MSU grad students plan protest over tax bill

by Bozeman Daily Chronicle, Gail Schontzler

Graduate students at Montana State University are planning to join a national “walk out” on Wednesday to protest a tax reform bill in Congress that would require them to pay income tax on their tuition waivers.

“We make a pretty meager salary,” Will Wright, 28, a doctoral student in history at MSU, said Monday. “For a lot of us, myself included, if the House version passes, it’s going to be a tremendous financial burden, and it may mean I exit graduate education.”

The Tax Cuts & Jobs Act passed Nov. 16 by the Republican-controlled House aims to boost the economy by giving more than $1 trillion in tax breaks, particularly to corporations and businesses. The GOP and Democrats are disputing whether the bill would mean tax breaks or tax hikes for middle-income households.

Often overlooked in the larger debate is one provision that would tax the tuition waivers that graduate students receive in return for working long hours as classroom teachers and laboratory assistants.

“This is money we never see,” Wright said. “What irks me the most is – I’ve read a lot of analyses from the Congressional Budget Office – millionaires and billionaires would get a tax break and me, who makes $15,000, would get a tax hike. It seems unfair.”

As a graduate student from Idaho, Wright receives a $15,000 stipend from MSU, in addition to an out-of-state tuition waiver worth about $16,000 a year, according to MSU’s website. If the tuition waiver were counted as income, that could more than double his taxable income.

MSU grad students plan to hold an informational and letter-writing meeting Tuesday, from 3:30 to 5:50 p.m., in the Malone Conference Room of Wilson Hall.

At 11:30 a.m. Wednesday, they plan to walk out of their classrooms, seminars and labs to deliver their letters to the downtown office of Sen. Steve Daines, R-Montana.

The version of the tax reform bill that passed the Senate Finance Committee doesn’t call for taxing graduate tuition waivers. The Senate bill is expected to come up for a vote soon, possibly this week.

If the two chambers pass different bills, they would go to a conference committee for reconciliation before going to President Donald Trump’s desk for his signature.

Sen. Daines’ office wasn’t able to provide a comment on the senator’s position by press time.

The office of Sen. Jon Tester issued a statement from the Montana Democrat, saying that, “Taxing education benefits to pay for tax cuts for wealthy out-of-staters is one of the swampiest schemes I’ve ever heard. We need to go back to the drawing board and find a bipartisan, fiscally responsible tax plan that doesn’t add to our debt or make it harder for folks looking to get an education.”

According to the Chronicle of Higher education, 145,000 graduate students – 60 percent in science and technology fields – attend American colleges for free, while living on minimum-wage stipends, working long hours and taking classes.

Another 27,000 undergraduates receive tuition waivers, often for working in dormitories as resident assistants, it reported.

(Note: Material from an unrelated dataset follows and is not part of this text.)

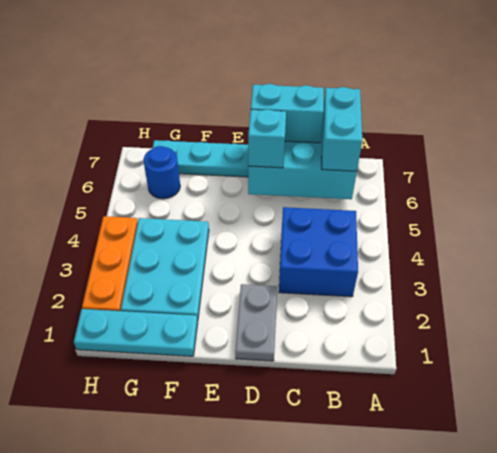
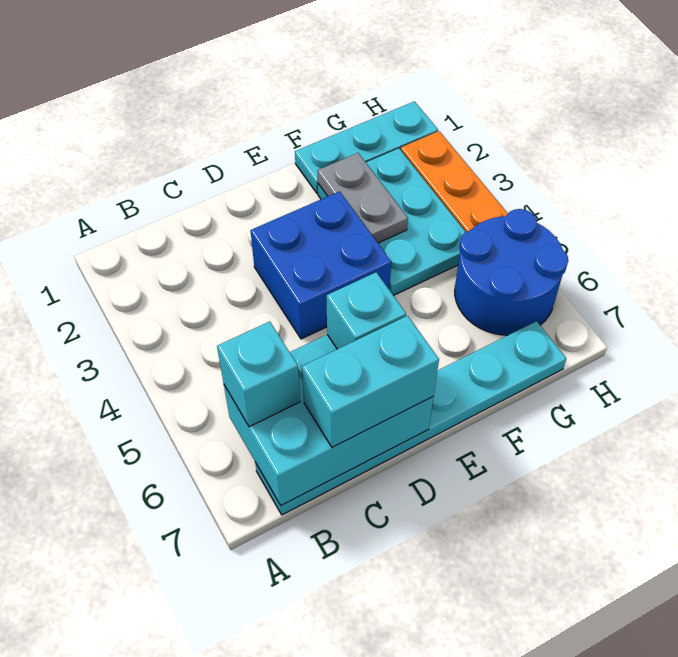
blue brick B3:C4 level 1 -> blue brick D3:E4 level 1
cyan brick B6:B7 level 3 -> cyan brick B6 level 3
grey plate D1:D2 level 1 -> grey plate F2:F3 level 2
blue round brick G6 level 1 -> blue round brick G5:H6 level 1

The Montana University System’s budget shows it planned to give tuition waivers to the full-time equivalent of 619 graduate teaching and research assistants this year. For every one full-time graduate student teaching or doing research, the state system has roughly four contract faculty members.

The national walkout on Wednesday is intended, Wright said, “to demonstrate what the campus would be like in our absence.”

If graduate students couldn’t afford to stay in school, he said, the cost of educating undergraduates would rise, because grad students teach many undergraduate classes at a much cheaper cost than tenurable professors.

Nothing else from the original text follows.